**Given text:**
================================

Liard River 3

Tracking the York Boats upriver.

This tracking image is used with the permission of the Glenbow Archives, image na-949-115. The guide yells “Haul, Haul,” while the voyageurs pull the boats upriver and the gentlemen stand by, watching.

So the men going up the Liard River have reached the old location of Fort Halkett, where it stood on the banks of the Smith River. I am continuing, with information from Theodore J. Karamanski’s book, Fur Trade and Exploration: Opening the Far Northwest, 1821-1852, but with information and descriptions from other sources as well.  In my last blogpost, found here: https://nancymargueriteanderson.com/liard-2/ we reached the junction of the Smith River, though the HBC post is not yet built there.

So let’s continue with John McLeod’s journey up the Liard River.

The already dangerous voyage now became spiced by an added element of destruction, a forest fire. The banks of the Liard on both sides were ablaze. Hundreds of miles of magnificent spruce and poplar forest were transformed into smoke and ash. Even on the river, away from the flaring fires of the forest, the explorers were beset by the conflagration’s side effects. Thick, heavy clouds of smoke embraced the river, darkening the sun and choking off all fresh air save for the sultry drafts escaping from the fire. McLeod could see no more than three hundred yards ahead of his canoe. To make matters worse, he had been informed by his guide to expect three miles of cascades in this section of the river. Fortunately, when the bowman spotted a rapid ahead, the party had already gone past the heart of the fire. The banks adjacent to the rapid were covered with smoking grey ash and tangled charred trees, while the rapid itself was a difficult two-mile canyon strewn with hazards. [Karamanski, p. 104]

McLeod portaged around this rapid and canyon. Except for a sharply rising rock a hundred feet high, it was an easy carry over level ground. Because of the fire, “The carrying place has been known ever since as Portage Brule, or the Burntwood Portage,” Karamanski tells us. Above the portage, McLeod and his men passed the mouth of a river that was about three hundred feet wide. This McLeod called the Charles River —  named for the Chief Factor John Charles, father of three boys who worked west of the Rocky Mountains in the 1840s: Thomas Charles, who was at the Thleuz-Cuz post under Alexander Caulfield Anderson, then at Fort Alexandria; John Charles, who took out the York Factory Express in 1849, and was killed on its return journey; and William Charles, who worked at HBC posts such as Fort Boise, in the south, before coming north to Forts Vancouver and Victoria. This, I find, is the fascinating thing about the fur trade: all the stories are connected! (Today’s Charles River is Coal River, named for the coal deposits near its junction with the Liard.)

================================

**Stated exercise a:** In the data records, starting with the first line and going on through the line with "road 2 (unclassified): [(307,403),(511,342)]", replace "centreline" with "midline" and write those lines out again, everything else unchanged.
The data records that come next have no connection to the blog post about the Liard River.

**Data records:**

================================

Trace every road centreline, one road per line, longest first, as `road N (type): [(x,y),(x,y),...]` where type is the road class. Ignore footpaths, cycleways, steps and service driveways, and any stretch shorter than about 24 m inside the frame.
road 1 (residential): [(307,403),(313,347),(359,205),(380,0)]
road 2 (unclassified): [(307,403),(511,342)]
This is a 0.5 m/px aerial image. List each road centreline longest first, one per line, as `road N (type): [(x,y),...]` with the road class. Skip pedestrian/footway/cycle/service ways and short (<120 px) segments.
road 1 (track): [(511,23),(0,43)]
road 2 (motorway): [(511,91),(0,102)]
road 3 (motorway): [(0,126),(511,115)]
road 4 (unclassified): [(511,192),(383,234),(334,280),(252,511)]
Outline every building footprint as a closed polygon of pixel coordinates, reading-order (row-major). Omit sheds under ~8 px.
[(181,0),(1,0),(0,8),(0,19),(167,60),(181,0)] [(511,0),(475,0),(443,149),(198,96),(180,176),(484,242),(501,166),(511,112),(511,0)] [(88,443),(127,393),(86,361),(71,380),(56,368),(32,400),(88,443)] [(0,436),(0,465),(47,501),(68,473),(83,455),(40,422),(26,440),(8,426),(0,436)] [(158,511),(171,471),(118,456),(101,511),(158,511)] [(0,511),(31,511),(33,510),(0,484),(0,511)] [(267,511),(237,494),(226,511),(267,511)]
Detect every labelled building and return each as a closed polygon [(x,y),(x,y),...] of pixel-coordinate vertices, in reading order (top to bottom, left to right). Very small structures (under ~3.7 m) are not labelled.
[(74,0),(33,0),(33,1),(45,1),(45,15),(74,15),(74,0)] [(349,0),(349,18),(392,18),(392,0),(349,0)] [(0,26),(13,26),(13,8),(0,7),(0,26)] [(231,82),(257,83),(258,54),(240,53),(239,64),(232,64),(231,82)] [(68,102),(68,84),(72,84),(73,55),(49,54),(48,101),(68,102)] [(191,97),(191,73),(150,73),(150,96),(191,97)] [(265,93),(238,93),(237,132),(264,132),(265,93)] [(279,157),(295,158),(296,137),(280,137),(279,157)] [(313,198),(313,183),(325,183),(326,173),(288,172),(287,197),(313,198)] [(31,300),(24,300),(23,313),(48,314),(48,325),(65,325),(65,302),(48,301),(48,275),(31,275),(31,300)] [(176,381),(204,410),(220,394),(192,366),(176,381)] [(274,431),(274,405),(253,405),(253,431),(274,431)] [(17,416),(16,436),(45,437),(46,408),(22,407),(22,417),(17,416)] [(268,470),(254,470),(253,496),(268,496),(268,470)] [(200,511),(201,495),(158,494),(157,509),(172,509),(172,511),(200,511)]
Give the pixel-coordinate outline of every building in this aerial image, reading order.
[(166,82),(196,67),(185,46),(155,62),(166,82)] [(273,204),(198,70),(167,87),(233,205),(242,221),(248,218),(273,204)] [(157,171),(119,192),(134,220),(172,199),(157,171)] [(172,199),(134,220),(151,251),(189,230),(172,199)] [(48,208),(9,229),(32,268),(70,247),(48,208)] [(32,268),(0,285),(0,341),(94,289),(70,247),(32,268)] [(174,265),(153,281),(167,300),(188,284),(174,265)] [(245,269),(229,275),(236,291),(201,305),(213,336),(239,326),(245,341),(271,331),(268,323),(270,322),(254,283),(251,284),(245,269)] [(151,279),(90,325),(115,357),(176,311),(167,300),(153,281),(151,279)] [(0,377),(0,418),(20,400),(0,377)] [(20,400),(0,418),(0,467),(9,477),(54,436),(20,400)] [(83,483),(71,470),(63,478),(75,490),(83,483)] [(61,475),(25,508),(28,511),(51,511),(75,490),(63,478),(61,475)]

================================

**Stated exercise b:** List every river name that appears in the blog post about the Liard River.

**Correct answer a:**
Trace every road midline, one road per line, longest first, as `road N (type): [(x,y),(x,y),...]` where type is the road class. Ignore footpaths, cycleways, steps and service driveways, and any stretch shorter than about 24 m inside the frame.
road 1 (residential): [(307,403),(313,347),(359,205),(380,0)]
road 2 (unclassified): [(307,403),(511,342)]

**Correct answer b:**
- Liard River
- Smith River
- Charles River
- Coal River